Reprenant la structure non linéaire du livre, le film se déroule dans un désordre qui n’est qu’apparent. Ainsi un événement survenu d’abord, mais présenté après coup, vient-il expliquer un développement ultérieur présenté en premier. De la même manière, les souvenirs fragmentaires, tels les morceaux d’un casse-tête qui s’assemblent graduellement, permettent de mieux comprendre Alain : d’où lui vient cette anxiété délétère, d’où lui vient cette sourde colère.
Toutes ces réminiscences qu’Alain garde en lui, et auxquelles il demeure accroché alors même qu’il devrait exulter de bonheur, symbolisent ce trop-plein qui lui gonfle les tripes.
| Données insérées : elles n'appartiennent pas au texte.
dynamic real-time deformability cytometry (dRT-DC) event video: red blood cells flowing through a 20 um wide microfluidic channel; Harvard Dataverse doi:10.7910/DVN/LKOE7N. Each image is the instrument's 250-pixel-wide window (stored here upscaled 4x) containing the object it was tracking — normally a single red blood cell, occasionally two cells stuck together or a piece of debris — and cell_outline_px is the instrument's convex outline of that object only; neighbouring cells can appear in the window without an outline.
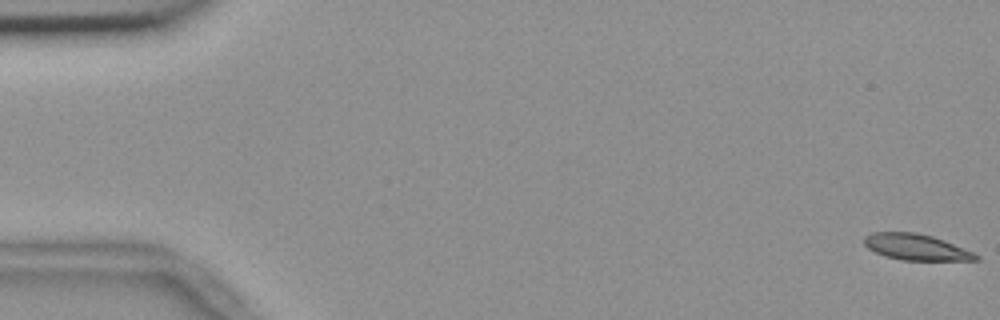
{"species": "common noctule bat (a hibernating species)", "species_latin": "Nyctalus noctula", "temperature_condition": "room temperature", "stored_images_in_passage": 56, "camera_frame_rate_fps": 3000, "um_per_image_px": 0.085, "animal": {"sex": "female", "body_mass_g": 18.4}, "frame": {"image": 1, "passage_image": 1, "time_ms": 0.0, "image_size_px": [1000, 320], "cell_outline_px": [[980, 260], [900, 260], [876, 252], [868, 248], [864, 244], [864, 236], [872, 232], [916, 232], [932, 236], [944, 240], [972, 252], [980, 256]], "centroid_in_image_um": [77.86, 20.99], "position_along_channel_um": 7.1, "area_um2": 16.82}}
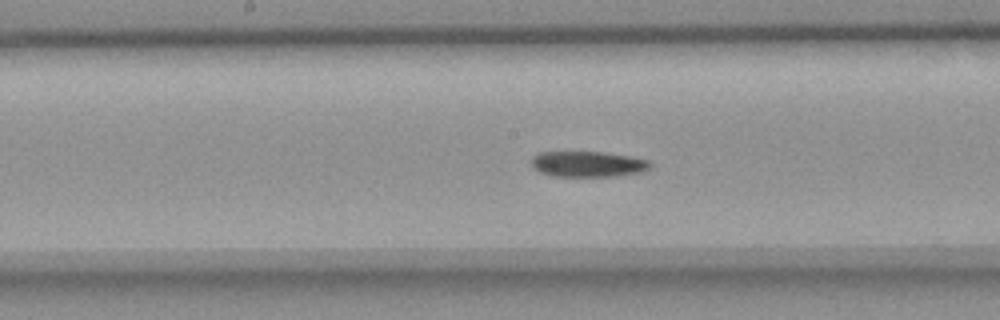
{"frame": {"image": 2, "passage_image": 29, "time_ms": 9.333, "image_size_px": [1000, 320], "cell_outline_px": [[652, 164], [648, 168], [640, 172], [616, 176], [552, 176], [540, 172], [532, 168], [532, 156], [540, 152], [604, 152], [632, 156], [648, 160]], "centroid_in_image_um": [49.95, 13.94], "position_along_channel_um": 198.2, "area_um2": 17.8}}
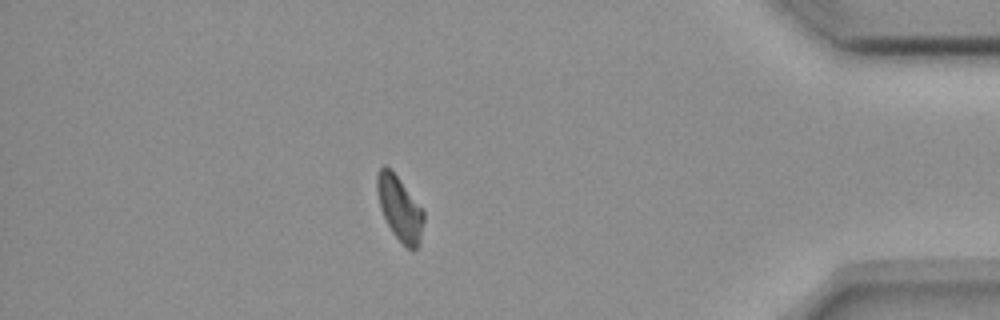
{"frame": {"image": 3, "passage_image": 49, "time_ms": 16.0, "image_size_px": [1000, 320], "cell_outline_px": [[424, 220], [420, 244], [412, 252], [392, 232], [380, 208], [376, 188], [376, 176], [380, 168], [384, 164], [392, 168], [424, 212]], "centroid_in_image_um": [33.96, 17.68], "position_along_channel_um": 401.2, "area_um2": 17.51}}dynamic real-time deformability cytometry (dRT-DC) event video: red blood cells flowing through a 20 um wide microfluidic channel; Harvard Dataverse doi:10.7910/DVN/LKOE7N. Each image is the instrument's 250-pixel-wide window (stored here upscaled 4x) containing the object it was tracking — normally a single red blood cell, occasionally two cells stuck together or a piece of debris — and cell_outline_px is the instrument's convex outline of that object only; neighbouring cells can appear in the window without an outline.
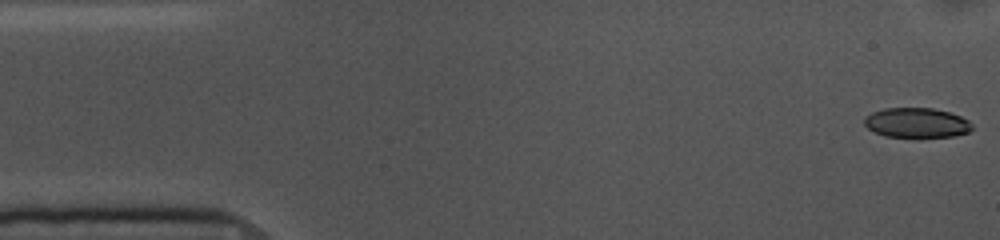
{"species": "common noctule bat (a hibernating species)", "species_latin": "Nyctalus noctula", "temperature_condition": "cold", "stored_images_in_passage": 54, "camera_frame_rate_fps": 3000, "um_per_image_px": 0.085, "animal": {"sex": "female", "body_mass_g": 10.0, "forearm_length_mm": 53.1}, "frame": {"image": 1, "passage_image": 1, "time_ms": 0.0, "image_size_px": [1000, 240], "cell_outline_px": [[972, 128], [968, 132], [956, 136], [884, 136], [868, 128], [864, 124], [864, 116], [872, 112], [884, 108], [932, 108], [948, 112], [960, 116], [968, 120], [972, 124]], "centroid_in_image_um": [77.9, 10.42], "position_along_channel_um": 7.1, "area_um2": 18.5}}
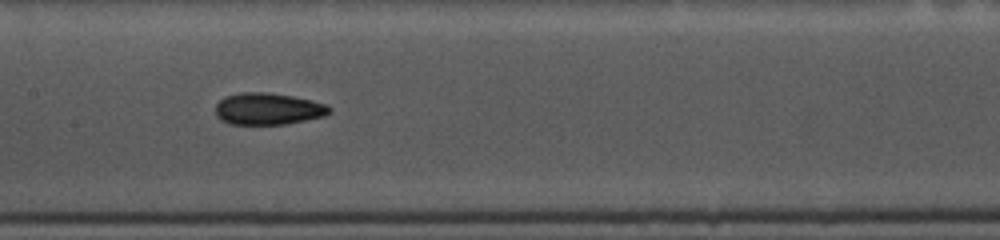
{"frame": {"image": 2, "passage_image": 25, "time_ms": 8.0, "image_size_px": [1000, 240], "cell_outline_px": [[332, 112], [324, 116], [284, 124], [228, 124], [220, 120], [216, 116], [216, 104], [224, 96], [240, 92], [264, 92], [292, 96], [312, 100], [328, 104], [332, 108]], "centroid_in_image_um": [22.78, 9.25], "position_along_channel_um": 184.6, "area_um2": 21.27}}
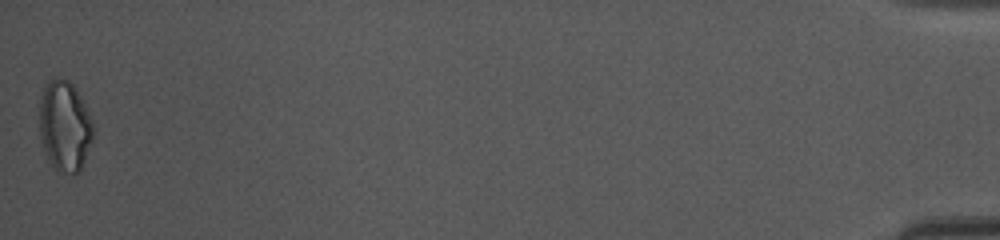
{"frame": {"image": 3, "passage_image": 54, "time_ms": 17.667, "image_size_px": [1000, 240], "cell_outline_px": [[92, 140], [80, 172], [56, 172], [48, 160], [40, 136], [40, 100], [44, 88], [48, 80], [56, 76], [60, 76], [68, 80], [72, 84], [80, 96], [92, 120]], "centroid_in_image_um": [5.49, 10.7], "position_along_channel_um": 429.7, "area_um2": 28.21}, "authors_computed_cell_mechanics": {"area_um2": 20.7213, "velocity_mm_per_s": 3.6046, "shape_relaxation_time_tau1_ms": 4.1614, "shape_relaxation_time_tau2_ms": 3.5761, "deformation_change_tau1": 0.1071, "deformation_change_tau2": 0.0934}}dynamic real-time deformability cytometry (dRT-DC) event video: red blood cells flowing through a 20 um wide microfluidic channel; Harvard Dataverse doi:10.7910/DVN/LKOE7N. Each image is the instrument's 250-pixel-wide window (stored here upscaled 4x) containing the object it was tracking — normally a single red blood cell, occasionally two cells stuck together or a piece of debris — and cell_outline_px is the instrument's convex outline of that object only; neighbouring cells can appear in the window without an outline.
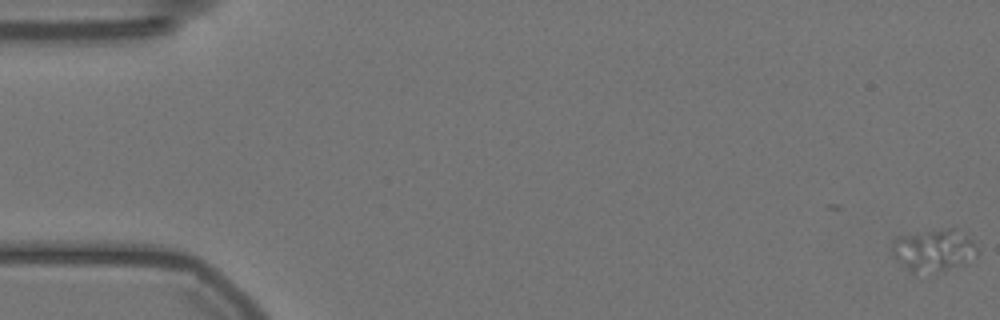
{"species": "Egyptian fruit bat (a non-hibernating species)", "species_latin": "Rousettus aegyptiacus", "temperature_condition": "warm", "stored_images_in_passage": 47, "camera_frame_rate_fps": 3000, "um_per_image_px": 0.085, "animal": {"sex": "female"}, "frame": {"image": 1, "passage_image": 1, "time_ms": 0.0, "image_size_px": [1000, 320], "cell_outline_px": [[976, 252], [964, 264], [944, 268], [912, 272], [896, 260], [892, 252], [892, 240], [896, 236], [948, 228], [952, 228], [972, 240], [976, 248]], "centroid_in_image_um": [79.28, 21.22], "position_along_channel_um": 5.7, "area_um2": 19.88}}
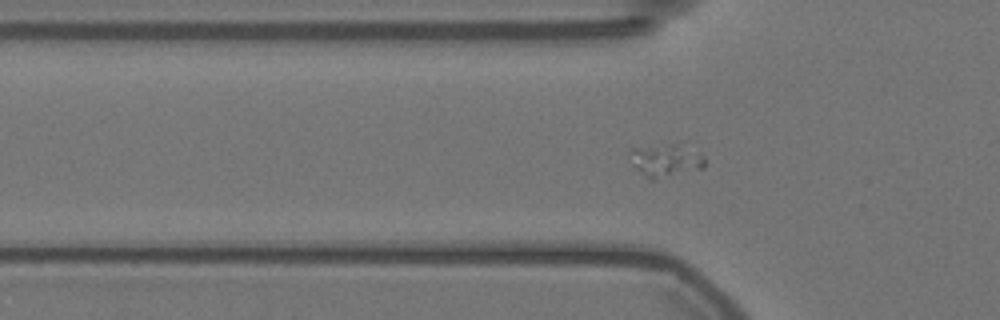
{"frame": {"image": 2, "passage_image": 20, "time_ms": 6.333, "image_size_px": [1000, 320], "cell_outline_px": [[704, 168], [656, 180], [648, 180], [632, 164], [628, 152], [632, 148], [672, 144], [676, 144], [704, 156]], "centroid_in_image_um": [56.53, 13.67], "position_along_channel_um": 69.3, "area_um2": 14.16}}
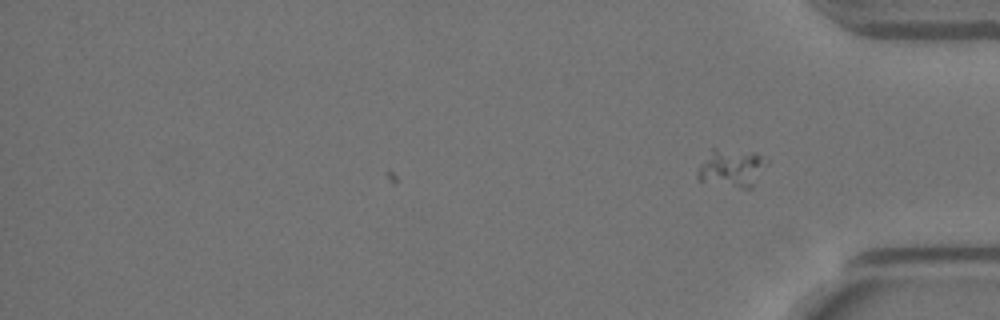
{"frame": {"image": 3, "passage_image": 47, "time_ms": 15.333, "image_size_px": [1000, 320], "cell_outline_px": [[768, 164], [752, 188], [744, 188], [696, 180], [696, 172], [700, 164], [712, 148], [716, 148], [756, 152], [768, 160]], "centroid_in_image_um": [62.2, 14.26], "position_along_channel_um": 373.0, "area_um2": 15.49}}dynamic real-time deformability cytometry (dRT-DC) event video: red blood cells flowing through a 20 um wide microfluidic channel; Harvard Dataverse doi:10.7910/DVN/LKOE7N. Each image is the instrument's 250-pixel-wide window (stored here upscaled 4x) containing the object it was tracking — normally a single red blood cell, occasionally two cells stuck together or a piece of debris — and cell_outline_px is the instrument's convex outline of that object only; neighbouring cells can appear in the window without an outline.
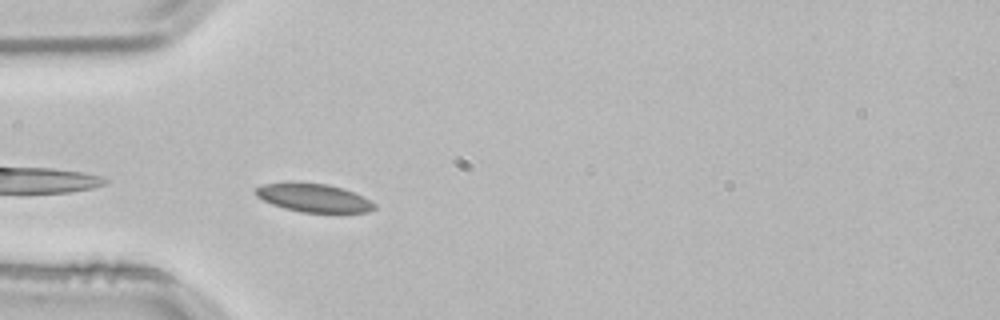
{"species": "common noctule bat (a hibernating species)", "species_latin": "Nyctalus noctula", "temperature_condition": "room temperature", "stored_images_in_passage": 1, "camera_frame_rate_fps": 3000, "um_per_image_px": 0.085, "animal": {"sex": "male", "body_mass_g": 21.5, "forearm_length_mm": 52.0}, "frame": {"image": 1, "passage_image": 1, "time_ms": 0.0, "image_size_px": [1000, 320], "cell_outline_px": [[376, 208], [368, 212], [300, 212], [284, 208], [272, 204], [256, 196], [256, 188], [264, 184], [328, 184], [344, 188], [364, 196], [376, 204]], "centroid_in_image_um": [26.74, 16.84], "position_along_channel_um": 58.3, "area_um2": 19.13}}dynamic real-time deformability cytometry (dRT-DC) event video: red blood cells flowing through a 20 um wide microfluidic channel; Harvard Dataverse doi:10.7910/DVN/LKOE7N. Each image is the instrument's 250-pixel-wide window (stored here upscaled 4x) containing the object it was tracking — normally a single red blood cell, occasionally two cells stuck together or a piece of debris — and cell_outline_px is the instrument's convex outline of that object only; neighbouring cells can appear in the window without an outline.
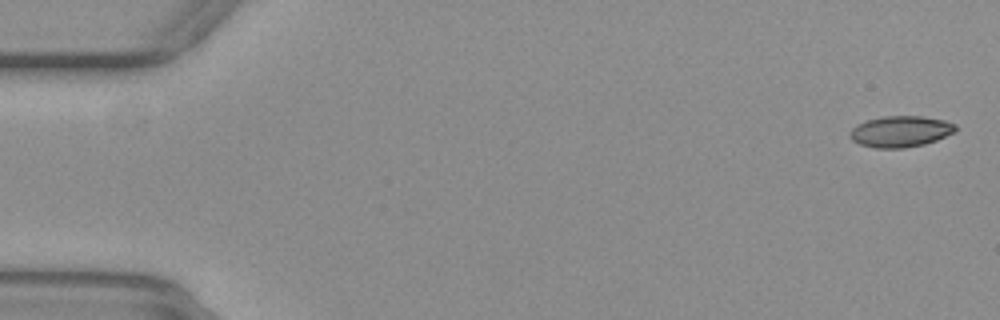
{"species": "common noctule bat (a hibernating species)", "species_latin": "Nyctalus noctula", "temperature_condition": "warm", "stored_images_in_passage": 51, "camera_frame_rate_fps": 3000, "um_per_image_px": 0.085, "animal": {"sex": "female", "body_mass_g": 29.2, "forearm_length_mm": 56.3}, "frame": {"image": 1, "passage_image": 2, "time_ms": 0.333, "image_size_px": [1000, 320], "cell_outline_px": [[956, 132], [936, 140], [924, 144], [904, 148], [876, 148], [860, 144], [852, 140], [848, 132], [852, 128], [868, 120], [884, 116], [924, 116], [944, 120], [956, 124]], "centroid_in_image_um": [76.57, 11.17], "position_along_channel_um": 8.4, "area_um2": 19.13}}
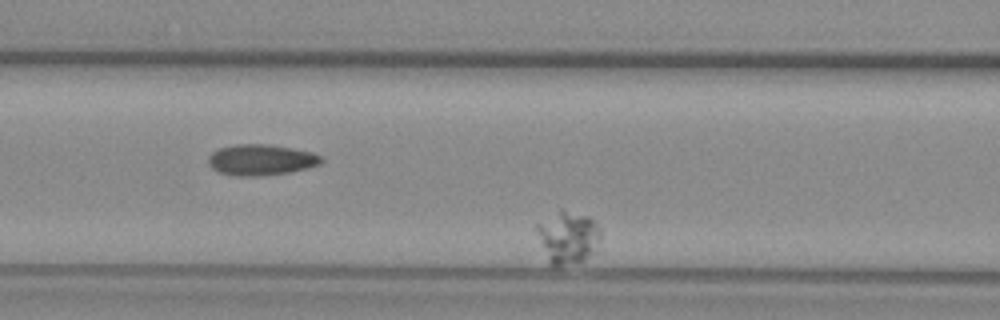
{"frame": {"image": 2, "passage_image": 24, "time_ms": 7.667, "image_size_px": [1000, 320], "cell_outline_px": [[600, 252], [584, 260], [560, 264], [552, 264], [548, 260], [536, 228], [536, 224], [560, 208], [588, 216], [596, 220], [600, 228]], "centroid_in_image_um": [48.36, 20.12], "position_along_channel_um": 118.2, "area_um2": 19.59}}
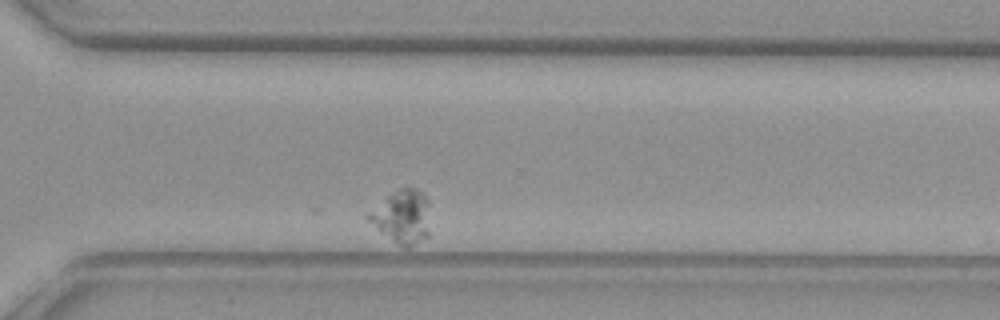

C’est ce qu’il réprime.
S’il espère enfin s’épanouir en tant qu’adulte, ce que représente son mariage à Virginie, Alain, un adulescent de 28 ans, devra accepter ce passé, faire la paix, puis se concentrer désormais sur ce qui se trouve devant lui.
En choisissant un cadre d’image serré, le réalisateur de Congorama, Monsieur Lazhar et My Salinger Year (Mon année Salinger), transmet habilement au public l’impression d’étouffement que ressent Alain. Pour autant, c’est plein de chaleur, de fous rires, et de ce bel esprit que l’on connaît à Philippe Falardeau.
Collaborateurs hors pair
Très solaire le jour, avec son abondance de reflets d’objectif (« lens flare » ou « facteur de flare »), et quasi magique la nuit, avec sa profusion de petites lumières, la formidable direction photo d’André Turpin (Incendies ; Mommy ; Simple comme Sylvain) aide le film à ne jamais trop sombrer dans la gravité (sauf, à dessein, lors d’un souvenir particulièrement dramatique se déroulant dans un crépuscule presque gris).
Chapeau également à la conception artistique incroyablement authentique d’André-Line Beauparlant (Les affamés ; Viking ; Bergers). Sans oublier le superbe travail de montage d’Elric Robichon (Isla blanca ; Festin boréal) ni la musique évocatrice et propulsive de Martin Léon (Guibord s’en va-t-en guerre ; Embrasse-moi comme tu m’aimes).
Philippe Falardeau a en outre réuni une distribution composée, exception faite de Rose-Marie Perreault et Paul Ahmarani, d’interprètes peu connus. Dans le rôle principal, Neil Elias est parfait de stress de plus en plus mal contenu, de nuances de détresse tue…
Dans le rôle d’Édouard, un jeune homme bien intentionné, mais manquant singulièrement de jugement, Hassan Mahbouba est savoureux. En père du marié, Georges Khabbaz exsude un mélange de sérieux et de tendresse vraiment touchant. Quant à Hiam Abou Chedid, elle est mémorable en mère superstitieuse (sa reprise a cappella de Mon amie la rose : grosse émotion).
Bref, vive les mariés, et vive Mille secrets mille dangers.